Thanks so much for sharing this. It's so hard to find information about the costs. Even from the allergy doctors! Now I feel like I can make an informed decision.

Sergio Freddson said...

This is a great breakdown! I have been thinking about getting immunotherpay for the same reason: I have a sensitivity to bees. The doctor gave me a similar breakdown of costs and benefits, but it's nice to hear these things from a human being! I really am starting to like the immunotherapy option because it seems like it will be reasonable and effective. Thanks for the breakdown, this was a great article! http://www.wywheezeandsneeze.com/health_services_immunotherapy.asp

HB said...

2015 UPDATE: I just learned that the lab only makes up a 6-month supply at a time so my estimate for the antigens was off. Amended the chart above today to reflect that, plus added the cost for annual office visits. You should round up the total cost to accommodate for setbacks that send you back into a short build-up phase, as setbacks are fairly common. -HB

HB said...

2016 UPDATE: In the ever changing landscape of health insurance I am on my 3rd carrier, so here is a quick comparison. Anthem BC/BS provided an average discount of 20%, United Healthcare an average 35% discount, but Kaiser-Permanente which provides 0% might actually be my best "coverage" yet. Since the allergist is out-of-network, I'm converting to a "cash patient" and the cost of allergens for a cash patient is WAY less than what they charge an insurance company. For paying in "cash" I am rewarded with a 20% discount, bringing the cost of my semi-annual antigens down to $520. My claim through UHC just 4 months ago rang up at $768.

Alisa Stevenson said...

In order to remove the sting, you can use a pair of tweezers or simply wash the area with the bite using water and soap. Another factor you also need to keep in mind is that one swelling and pain remedy may work for one person, but may not for another. See more http://survival-mastery.com/med/health/bee-sting-treatment.html

HB said...

Thanks for sharing that information @Alisa.
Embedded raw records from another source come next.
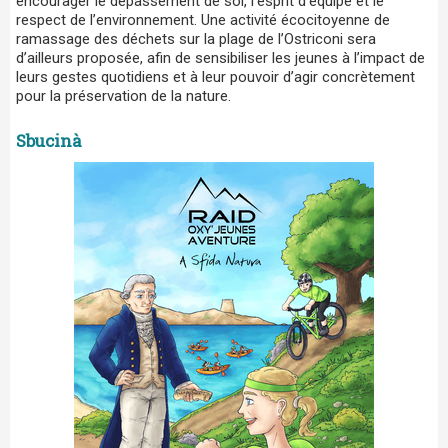
encourager le dépassement de soi, l’esprit d’équipe et le
respect de l’environnement. Une activité écocitoyenne de
ramassage des déchets sur la plage de l’Ostriconi sera
d’ailleurs proposée, afin de sensibiliser les jeunes à l’impact de
leurs gestes quotidiens et à leur pouvoir d’agir concrètement
pour la préservation de la nature.
Sbucinà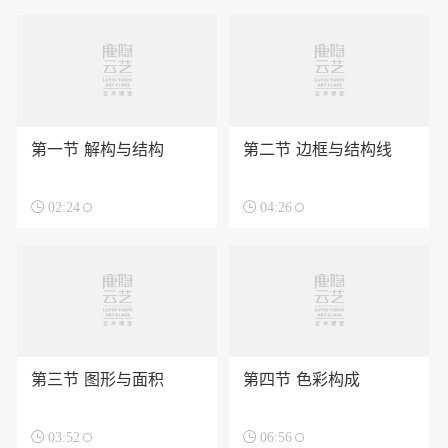
第一节 解构与结构
第二节 边框与结构线

02:24

04:26
第三节 图形与面积
第四节 色彩构成

03:52

06:56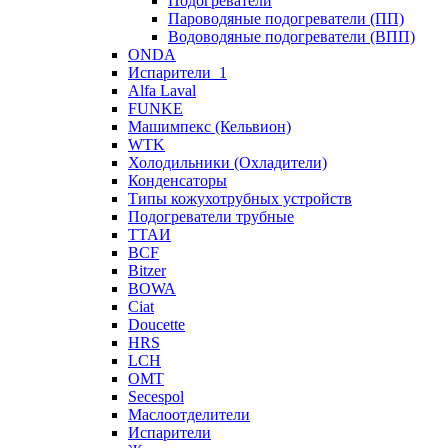
Подогреватели
Пароводяные подогреватели (ПП)
Водоводяные подогреватели (ВПП)
ONDA
Испарители_1
Alfa Laval
FUNKE
Машимпекс (Кельвион)
WTK
Холодильники (Охладители)
Конденсаторы
Типы кожухотрубных устройств
Подогреватели трубные
ТТАИ
BCF
Bitzer
BOWA
Ciat
Doucette
HRS
LCH
OMT
Secespol
Маслоотделители
Испарители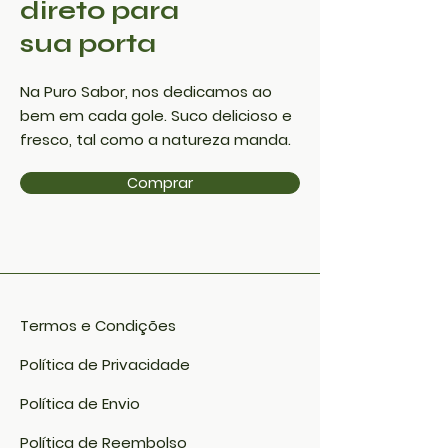
direto para
sua porta
Na Puro Sabor, nos dedicamos ao
bem em cada gole. Suco delicioso e
fresco, tal como a natureza manda.
Comprar
Termos e Condições
Política de Privacidade
Política de Envio
Política de Reembolso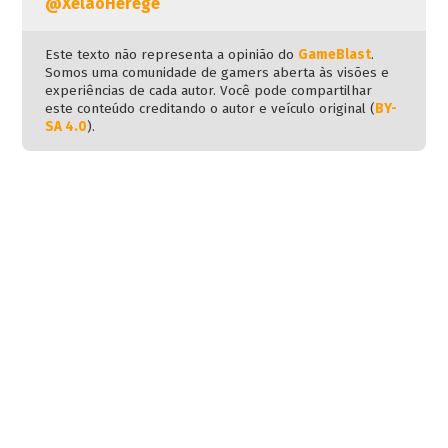
@XelaoHerege
Este texto não representa a opinião do
GameBlast
.
Somos uma comunidade de gamers aberta às visões e
experiências de cada autor. Você pode compartilhar
este conteúdo creditando o autor e veículo original (
BY-
SA 4.0
).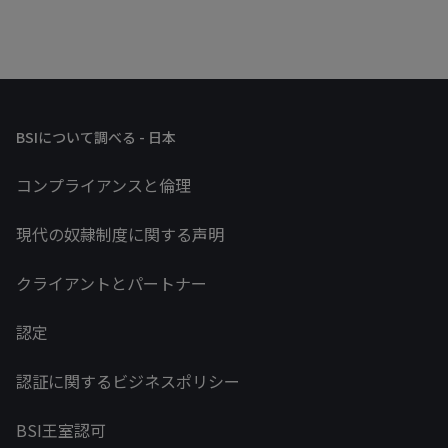
BSIについて調べる - 日本
コンプライアンスと倫理
現代の奴隷制度に関する声明
クライアントとパートナー
認定
認証に関するビジネスポリシー
BSI王室認可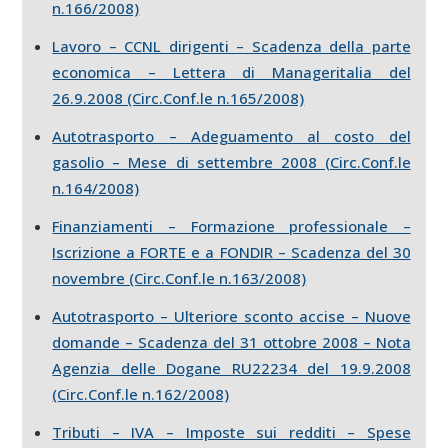
n.166/2008)
Lavoro – CCNL dirigenti – Scadenza della parte
economica – Lettera di Manageritalia del
26.9.2008 (Circ.Conf.le n.165/2008)
Autotrasporto – Adeguamento al costo del
gasolio – Mese di settembre 2008 (Circ.Conf.le
n.164/2008)
Finanziamenti – Formazione professionale –
Iscrizione a FORTE e a FONDIR – Scadenza del 30
novembre (Circ.Conf.le n.163/2008)
Autotrasporto – Ulteriore sconto accise – Nuove
domande – Scadenza del 31 ottobre 2008 – Nota
Agenzia delle Dogane RU22234 del 19.9.2008
(Circ.Conf.le n.162/2008)
Tributi – IVA – Imposte sui redditi – Spese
Lots if useful information through your link!

Just last month
"Bee Culture" shared this with us. "Because the sting keeps pumping venom into the sting site, scientists are realizing that the method of removal isn’t nearly as important as getting the sting out-ASAP. In the past, the rule of thumb was to avoid pulling the barb out with fingers or tweezers. The thinking was that more venom would be squeezed in. Now scientists are advising speed over precision. Forget digging around in your wallet for a credit card to scrape it. Unless it’s handy, that wastes time. Studies have shown that leaving the stinger in just eight seconds can increase the size of a bee welt by 30%. It doesn’t really matter how you remove the sting; just flick it off as fast as possible. Your hive tool is the perfect scraper, by the way."